Éducation conductive

L’éducation conductive est une méthode d’éducation spécialisée pour les infirmes moteurs cérébraux (IMC), créée par le médecin pédiatre hongrois Andras Peto, dans les années 1940.

C’est une approche globale, qui part d’un pari positif sur les capacités des IMC, où par une série de jeux et d’exercice, la personne handicapée est amenée à développer ses acquisitions par l’accompagnement d’un « conducteur » dont la particularité est d’être éducateur polyvalent, formé en quatre ans en psychologie, kinésithérapie, orthophonie, instruction publique, pour concevoir des exercices globaux, par opposition à des prises en charge traditionnelles plus parcellisées.

Élaborée à Budapest dans ce qui est aujourd’hui le plus grand centre mondial pour enfants IMC, elle s’est répandue dans le monde à l’ouverture des pays de l’Est.

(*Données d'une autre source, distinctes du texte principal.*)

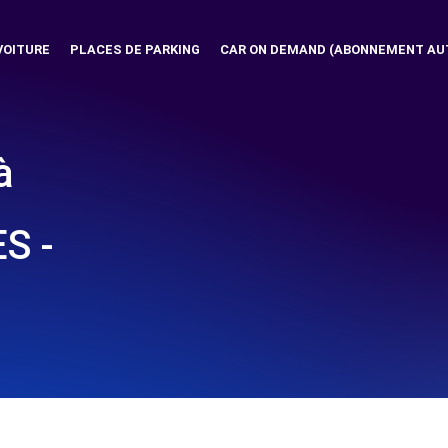
VOITURE
PLACES DE PARKING
CAR ON DEMAND (ABONNEMENT AU
à
S -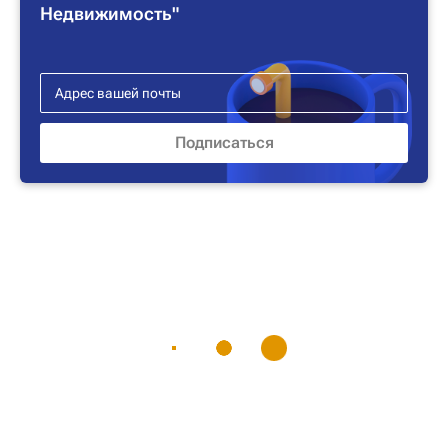
Недвижимость"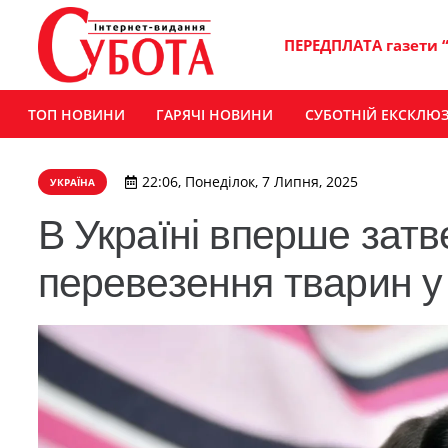
ПЕРЕДПЛАТА газети 
ТОП НОВИНИ
ГАРЯЧІ НОВИНИ
СУБОТНІЙ ЕКСКЛЮ
22:06, Понеділок, 7 Липня, 2025
УКРАЇНА
В Україні вперше затв
перевезення тварин у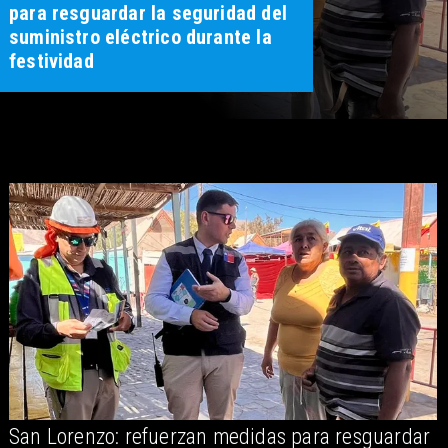
para resguardar la seguridad del
suministro eléctrico durante la
festividad
San Lorenzo: refuerzan medidas para resguardar
A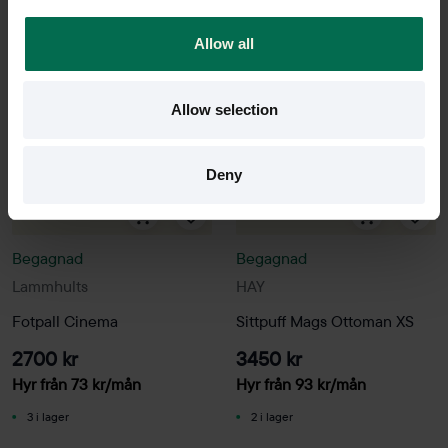
Allow all
Allow selection
Deny
Begagnad
Begagnad
Lammhults
HAY
Fotpall Cinema
Sittpuff Mags Ottoman XS
2700 kr
3450 kr
Hyr från
73
kr
/mån
Hyr från
93
kr
/mån
3 i lager
2 i lager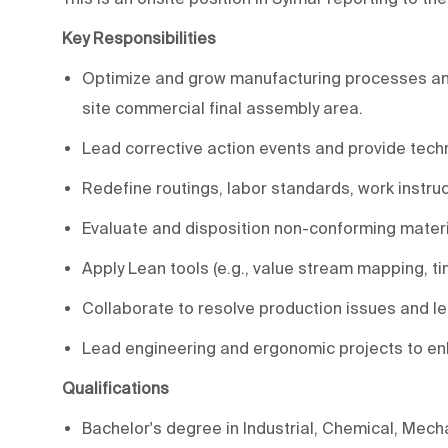
Key Responsibilities
Optimize and grow manufacturing processes and t
site commercial final assembly area.
Lead corrective action events and provide tech
Redefine routings, labor standards, work instru
Evaluate and disposition non-conforming materi
Apply Lean tools (e.g., value stream mapping, ti
Collaborate to resolve production issues and l
Lead engineering and ergonomic projects to e
Qualifications
Bachelor's degree in Industrial, Chemical, Mecha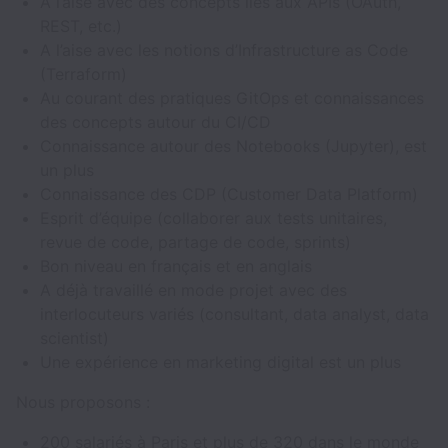
A l’aise avec des concepts liés aux APIs (OAuth,
REST, etc.)
A l’aise avec les notions d’Infrastructure as Code
(Terraform)
Au courant des pratiques GitOps et connaissances
des concepts autour du CI/CD
Connaissance autour des Notebooks (Jupyter), est
un plus
Connaissance des CDP (Customer Data Platform)
Esprit d’équipe (collaborer aux tests unitaires,
revue de code, partage de code, sprints)
Bon niveau en français et en anglais
A déjà travaillé en mode projet avec des
interlocuteurs variés (consultant, data analyst, data
scientist)
Une expérience en marketing digital est un plus
Nous proposons :
200 salariés à Paris et plus de 320 dans le monde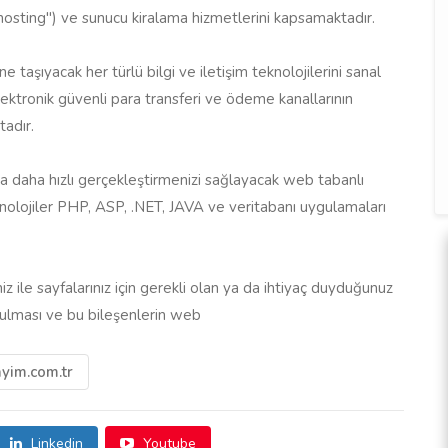
hosting") ve sunucu kiralama hizmetlerini kapsamaktadır.
ne taşıyacak her türlü bilgi ve iletişim teknolojilerini sanal
lektronik güvenli para transferi ve ödeme kanallarının
tadır.
mda daha hızlı gerçekleştirmenizi sağlayacak web tabanlı
eknolojiler PHP, ASP, .NET, JAVA ve veritabanı uygulamaları
z ile sayfalarınız için gerekli olan ya da ihtiyaç duyduğunuz
urulması ve bu bileşenlerin web
yim.com.tr
Linkedin
Youtube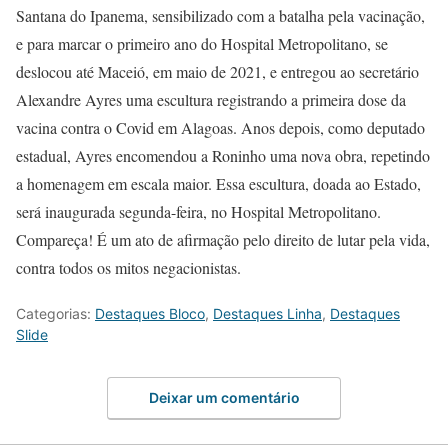
Santana do Ipanema, sensibilizado com a batalha pela vacinação,
e para marcar o primeiro ano do Hospital Metropolitano, se
deslocou até Maceió, em maio de 2021, e entregou ao secretário
Alexandre Ayres uma escultura registrando a primeira dose da
vacina contra o Covid em Alagoas. Anos depois, como deputado
estadual, Ayres encomendou a Roninho uma nova obra, repetindo
a homenagem em escala maior. Essa escultura, doada ao Estado,
será inaugurada segunda-feira, no Hospital Metropolitano.
Compareça! É um ato de afirmação pelo direito de lutar pela vida,
contra todos os mitos negacionistas.
Categorias:
Destaques Bloco
,
Destaques Linha
,
Destaques
Slide
Deixar um comentário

Depuis, elle s’est largement implantée au Royaume-Uni, en Israel, en Allemagne et aux Etats-Unis. Elle est aujourd’hui pratiquée dans 170 structures à travers le monde. Des centres pilotes existent dans l’univers francophone en Belgique et à Paris, au Comité d’études, d’éducation et de soins auprès des personnes polyhandicapées, le CESAP.

À l’initiative de parents d’enfants IMC, plusieurs centres permanents et temporaires d’éducation conductrice ont été créés en France :

– 6 Centres permanents : l’association EHM de Pouilly-sur-Loire (58), l’association Honorine Lève-Toi/Centre d’éducation conductive de Bayeux (14), le CEC du Gard (30), l’association la Maison Escargot de Plédéliac (22), le CEC du Grand Est et le CEC du Tarn/La Maison des Petits Pas.

– 2 Centres temporaires: l’association SEIMC de Maucomble (76)15 et l’autre par l’AFPEC de Laval (53).

C’est à Pouilly sur Loire que Manon a fait son 1er stage d’éducation conductive en février 2019. Les premiers jours ont été compliqués car Manon ne connaissait pas la conductrice, les exercices étaient nouveaux, difficiles, les séances étaient intensives, et Manon était poussée dans ses retranchements. Mais au bout du 3eme jours, Manon a commencé à prendre du plaisir dans ce qu’elle faisait et la conductrice, Mira, a été formidable. Cette approche est un peu plus « agressive » que les méthodes classiques de rééducation, mais nous sommes persuadés que les enfants ayant des difficultés doivent être davantage poussés, stimulés et que l’on ne doit pas les laisser dans leur zone de confort.

Au final nous avons constaté une amélioration dans la tenue de tête de Manon et nous sommes repartis avec de nouvelles idées de stimulation à faire à la maison !

Un deuxième stage sera à prévoir avant la fin de l’année 2019.